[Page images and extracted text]
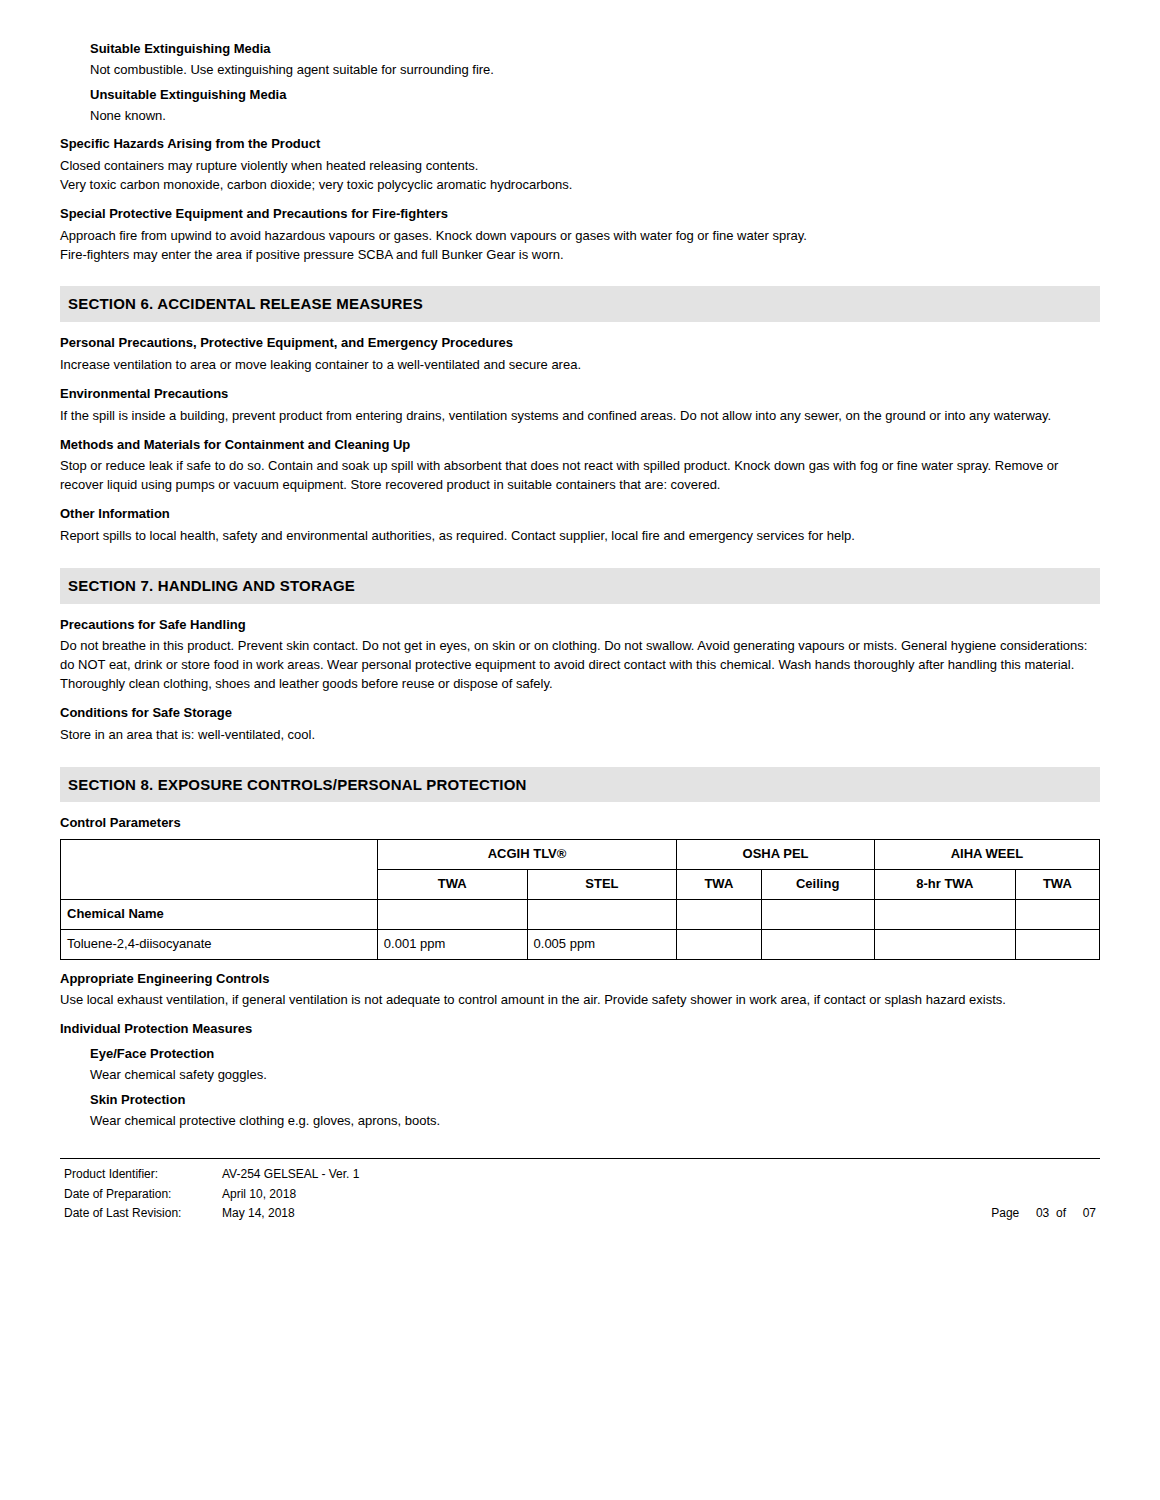Suitable Extinguishing Media
Not combustible. Use extinguishing agent suitable for surrounding fire.
Unsuitable Extinguishing Media
None known.
Specific Hazards Arising from the Product
Closed containers may rupture violently when heated releasing contents.
Very toxic carbon monoxide, carbon dioxide; very toxic polycyclic aromatic hydrocarbons.
Special Protective Equipment and Precautions for Fire-fighters
Approach fire from upwind to avoid hazardous vapours or gases. Knock down vapours or gases with water fog or fine water spray.
Fire-fighters may enter the area if positive pressure SCBA and full Bunker Gear is worn.
SECTION 6. ACCIDENTAL RELEASE MEASURES
Personal Precautions, Protective Equipment, and Emergency Procedures
Increase ventilation to area or move leaking container to a well-ventilated and secure area.
Environmental Precautions
If the spill is inside a building, prevent product from entering drains, ventilation systems and confined areas. Do not allow into any sewer, on the ground or into any waterway.
Methods and Materials for Containment and Cleaning Up
Stop or reduce leak if safe to do so. Contain and soak up spill with absorbent that does not react with spilled product. Knock down gas with fog or fine water spray. Remove or recover liquid using pumps or vacuum equipment. Store recovered product in suitable containers that are: covered.
Other Information
Report spills to local health, safety and environmental authorities, as required. Contact supplier, local fire and emergency services for help.
SECTION 7. HANDLING AND STORAGE
Precautions for Safe Handling
Do not breathe in this product. Prevent skin contact. Do not get in eyes, on skin or on clothing. Do not swallow. Avoid generating vapours or mists. General hygiene considerations: do NOT eat, drink or store food in work areas. Wear personal protective equipment to avoid direct contact with this chemical. Wash hands thoroughly after handling this material. Thoroughly clean clothing, shoes and leather goods before reuse or dispose of safely.
Conditions for Safe Storage
Store in an area that is: well-ventilated, cool.
SECTION 8. EXPOSURE CONTROLS/PERSONAL PROTECTION
Control Parameters
| | ACGIH TLV® | OSHA PEL | AIHA WEEL |
| --- | --- | --- | --- |
| TWA | STEL | TWA | Ceiling | 8-hr TWA | TWA |
| Chemical Name | | | | | | |
| Toluene-2,4-diisocyanate | 0.001 ppm | 0.005 ppm | | | | |
Appropriate Engineering Controls
Use local exhaust ventilation, if general ventilation is not adequate to control amount in the air. Provide safety shower in work area, if contact or splash hazard exists.
Individual Protection Measures
Eye/Face Protection
Wear chemical safety goggles.
Skin Protection
Wear chemical protective clothing e.g. gloves, aprons, boots.
| Product Identifier: | AV-254 GELSEAL - Ver. 1 | | |
| Date of Preparation: | April 10, 2018 | | |
| Date of Last Revision: | May 14, 2018 | | Page 03 of 07 |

Try it =
Return exactly the lines above from the line that has "Special Protective Equipment" through the line that has "Approach fire from", inclusive, and nothing else.

The answer =
Special Protective Equipment and Precautions for Fire-fighters
Approach fire from upwind to avoid hazardous vapours or gases. Knock down vapours or gases with water fog or fine water spray.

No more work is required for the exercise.